▶ Activity: Print out the entries, word for word.

[Opening Material for this exercise section]

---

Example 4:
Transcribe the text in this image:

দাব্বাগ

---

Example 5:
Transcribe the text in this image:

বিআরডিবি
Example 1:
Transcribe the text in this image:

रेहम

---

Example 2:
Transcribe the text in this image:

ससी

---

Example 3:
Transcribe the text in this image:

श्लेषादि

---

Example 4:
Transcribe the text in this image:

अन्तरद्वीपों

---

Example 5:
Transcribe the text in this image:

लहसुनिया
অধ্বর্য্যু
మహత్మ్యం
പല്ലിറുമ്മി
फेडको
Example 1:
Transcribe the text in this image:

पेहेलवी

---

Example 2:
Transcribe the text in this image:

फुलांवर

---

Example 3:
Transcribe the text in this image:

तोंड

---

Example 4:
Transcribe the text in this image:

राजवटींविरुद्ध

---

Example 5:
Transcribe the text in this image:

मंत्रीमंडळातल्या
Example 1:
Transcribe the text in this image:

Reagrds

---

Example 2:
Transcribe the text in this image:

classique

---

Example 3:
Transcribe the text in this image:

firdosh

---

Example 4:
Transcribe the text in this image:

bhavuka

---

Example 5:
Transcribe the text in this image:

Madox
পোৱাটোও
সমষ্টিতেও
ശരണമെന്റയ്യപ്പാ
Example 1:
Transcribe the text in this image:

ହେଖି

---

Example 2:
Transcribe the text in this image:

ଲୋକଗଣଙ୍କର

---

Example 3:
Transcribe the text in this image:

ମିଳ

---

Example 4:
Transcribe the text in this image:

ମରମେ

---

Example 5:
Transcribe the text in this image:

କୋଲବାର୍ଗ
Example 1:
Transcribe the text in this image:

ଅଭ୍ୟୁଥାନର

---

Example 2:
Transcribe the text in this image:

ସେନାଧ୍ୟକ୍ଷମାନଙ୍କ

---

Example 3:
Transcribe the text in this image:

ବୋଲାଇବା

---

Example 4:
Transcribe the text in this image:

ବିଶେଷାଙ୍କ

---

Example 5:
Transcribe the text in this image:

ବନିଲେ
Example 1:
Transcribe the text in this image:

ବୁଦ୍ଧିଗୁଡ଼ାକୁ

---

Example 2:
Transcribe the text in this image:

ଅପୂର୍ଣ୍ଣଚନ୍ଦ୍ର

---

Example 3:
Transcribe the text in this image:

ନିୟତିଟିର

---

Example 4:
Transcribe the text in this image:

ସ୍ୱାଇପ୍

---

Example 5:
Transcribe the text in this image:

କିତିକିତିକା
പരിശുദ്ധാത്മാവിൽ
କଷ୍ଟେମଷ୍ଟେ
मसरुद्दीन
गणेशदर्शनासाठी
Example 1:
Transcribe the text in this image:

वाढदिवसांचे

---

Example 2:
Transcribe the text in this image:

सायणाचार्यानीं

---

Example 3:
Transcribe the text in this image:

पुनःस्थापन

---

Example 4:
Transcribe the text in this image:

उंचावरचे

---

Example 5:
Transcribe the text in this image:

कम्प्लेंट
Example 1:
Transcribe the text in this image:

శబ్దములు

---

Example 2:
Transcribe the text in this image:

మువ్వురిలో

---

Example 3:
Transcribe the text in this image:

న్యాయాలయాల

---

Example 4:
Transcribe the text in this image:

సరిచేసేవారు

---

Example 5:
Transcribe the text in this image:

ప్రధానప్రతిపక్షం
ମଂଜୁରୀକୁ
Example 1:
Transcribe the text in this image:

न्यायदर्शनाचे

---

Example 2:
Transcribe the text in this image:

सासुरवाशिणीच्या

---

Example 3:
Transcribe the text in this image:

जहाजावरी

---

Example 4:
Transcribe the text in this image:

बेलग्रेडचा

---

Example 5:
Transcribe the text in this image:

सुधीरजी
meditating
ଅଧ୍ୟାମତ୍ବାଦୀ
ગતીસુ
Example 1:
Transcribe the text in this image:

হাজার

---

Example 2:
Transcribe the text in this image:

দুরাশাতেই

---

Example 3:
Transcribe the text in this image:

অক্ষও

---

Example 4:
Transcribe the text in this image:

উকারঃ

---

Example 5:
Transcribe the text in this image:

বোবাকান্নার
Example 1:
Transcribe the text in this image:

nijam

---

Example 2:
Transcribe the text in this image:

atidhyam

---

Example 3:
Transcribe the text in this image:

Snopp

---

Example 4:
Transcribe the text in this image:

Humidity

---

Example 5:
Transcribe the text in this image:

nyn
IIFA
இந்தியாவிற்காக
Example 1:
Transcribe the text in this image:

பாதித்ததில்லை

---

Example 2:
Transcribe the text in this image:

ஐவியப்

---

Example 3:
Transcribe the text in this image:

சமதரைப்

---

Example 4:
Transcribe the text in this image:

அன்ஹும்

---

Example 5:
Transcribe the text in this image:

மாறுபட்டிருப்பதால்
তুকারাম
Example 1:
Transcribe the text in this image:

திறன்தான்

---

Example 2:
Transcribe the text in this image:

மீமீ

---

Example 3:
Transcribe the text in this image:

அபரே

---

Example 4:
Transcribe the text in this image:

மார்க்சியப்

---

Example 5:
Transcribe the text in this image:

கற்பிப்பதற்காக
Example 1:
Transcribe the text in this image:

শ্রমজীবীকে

[Closing Material for this exercise section]

▶ Output of the task:
---

Example 4:
Transcribe the text in this image:

দাব্বাগ

---

Example 5:
Transcribe the text in this image:

বিআরডিবি
Example 1:
Transcribe the text in this image:

रेहम

---

Example 2:
Transcribe the text in this image:

ससी

---

Example 3:
Transcribe the text in this image:

श्लेषादि

---

Example 4:
Transcribe the text in this image:

अन्तरद्वीपों

---

Example 5:
Transcribe the text in this image:

लहसुनिया
অধ্বর্য্যু
మహత్మ్యం
പല്ലിറുമ്മി
फेडको
Example 1:
Transcribe the text in this image:

पेहेलवी

---

Example 2:
Transcribe the text in this image:

फुलांवर

---

Example 3:
Transcribe the text in this image:

तोंड

---

Example 4:
Transcribe the text in this image:

राजवटींविरुद्ध

---

Example 5:
Transcribe the text in this image:

मंत्रीमंडळातल्या
Example 1:
Transcribe the text in this image:

Reagrds

---

Example 2:
Transcribe the text in this image:

classique

---

Example 3:
Transcribe the text in this image:

firdosh

---

Example 4:
Transcribe the text in this image:

bhavuka

---

Example 5:
Transcribe the text in this image:

Madox
পোৱাটোও
সমষ্টিতেও
ശരണമെന്റയ്യപ്പാ
Example 1:
Transcribe the text in this image:

ହେଖି

---

Example 2:
Transcribe the text in this image:

ଲୋକଗଣଙ୍କର

---

Example 3:
Transcribe the text in this image:

ମିଳ

---

Example 4:
Transcribe the text in this image:

ମରମେ

---

Example 5:
Transcribe the text in this image:

କୋଲବାର୍ଗ
Example 1:
Transcribe the text in this image:

ଅଭ୍ୟୁଥାନର

---

Example 2:
Transcribe the text in this image:

ସେନାଧ୍ୟକ୍ଷମାନଙ୍କ

---

Example 3:
Transcribe the text in this image:

ବୋଲାଇବା

---

Example 4:
Transcribe the text in this image:

ବିଶେଷାଙ୍କ

---

Example 5:
Transcribe the text in this image:

ବନିଲେ
Example 1:
Transcribe the text in this image:

ବୁଦ୍ଧିଗୁଡ଼ାକୁ

---

Example 2:
Transcribe the text in this image:

ଅପୂର୍ଣ୍ଣଚନ୍ଦ୍ର

---

Example 3:
Transcribe the text in this image:

ନିୟତିଟିର

---

Example 4:
Transcribe the text in this image:

ସ୍ୱାଇପ୍

---

Example 5:
Transcribe the text in this image:

କିତିକିତିକା
പരിശുദ്ധാത്മാവിൽ
କଷ୍ଟେମଷ୍ଟେ
मसरुद्दीन
गणेशदर्शनासाठी
Example 1:
Transcribe the text in this image:

वाढदिवसांचे

---

Example 2:
Transcribe the text in this image:

सायणाचार्यानीं

---

Example 3:
Transcribe the text in this image:

पुनःस्थापन

---

Example 4:
Transcribe the text in this image:

उंचावरचे

---

Example 5:
Transcribe the text in this image:

कम्प्लेंट
Example 1:
Transcribe the text in this image:

శబ్దములు

---

Example 2:
Transcribe the text in this image:

మువ్వురిలో

---

Example 3:
Transcribe the text in this image:

న్యాయాలయాల

---

Example 4:
Transcribe the text in this image:

సరిచేసేవారు

---

Example 5:
Transcribe the text in this image:

ప్రధానప్రతిపక్షం
ମଂଜୁରୀକୁ
Example 1:
Transcribe the text in this image:

न्यायदर्शनाचे

---

Example 2:
Transcribe the text in this image:

सासुरवाशिणीच्या

---

Example 3:
Transcribe the text in this image:

जहाजावरी

---

Example 4:
Transcribe the text in this image:

बेलग्रेडचा

---

Example 5:
Transcribe the text in this image:

सुधीरजी
meditating
ଅଧ୍ୟାମତ୍ବାଦୀ
ગતીસુ
Example 1:
Transcribe the text in this image:

হাজার

---

Example 2:
Transcribe the text in this image:

দুরাশাতেই

---

Example 3:
Transcribe the text in this image:

অক্ষও

---

Example 4:
Transcribe the text in this image:

উকারঃ

---

Example 5:
Transcribe the text in this image:

বোবাকান্নার
Example 1:
Transcribe the text in this image:

nijam

---

Example 2:
Transcribe the text in this image:

atidhyam

---

Example 3:
Transcribe the text in this image:

Snopp

---

Example 4:
Transcribe the text in this image:

Humidity

---

Example 5:
Transcribe the text in this image:

nyn
IIFA
இந்தியாவிற்காக
Example 1:
Transcribe the text in this image:

பாதித்ததில்லை

---

Example 2:
Transcribe the text in this image:

ஐவியப்

---

Example 3:
Transcribe the text in this image:

சமதரைப்

---

Example 4:
Transcribe the text in this image:

அன்ஹும்

---

Example 5:
Transcribe the text in this image:

மாறுபட்டிருப்பதால்
তুকারাম
Example 1:
Transcribe the text in this image:

திறன்தான்

---

Example 2:
Transcribe the text in this image:

மீமீ

---

Example 3:
Transcribe the text in this image:

அபரே

---

Example 4:
Transcribe the text in this image:

மார்க்சியப்

---

Example 5:
Transcribe the text in this image:

கற்பிப்பதற்காக
Example 1:
Transcribe the text in this image:

শ্রমজীবীকে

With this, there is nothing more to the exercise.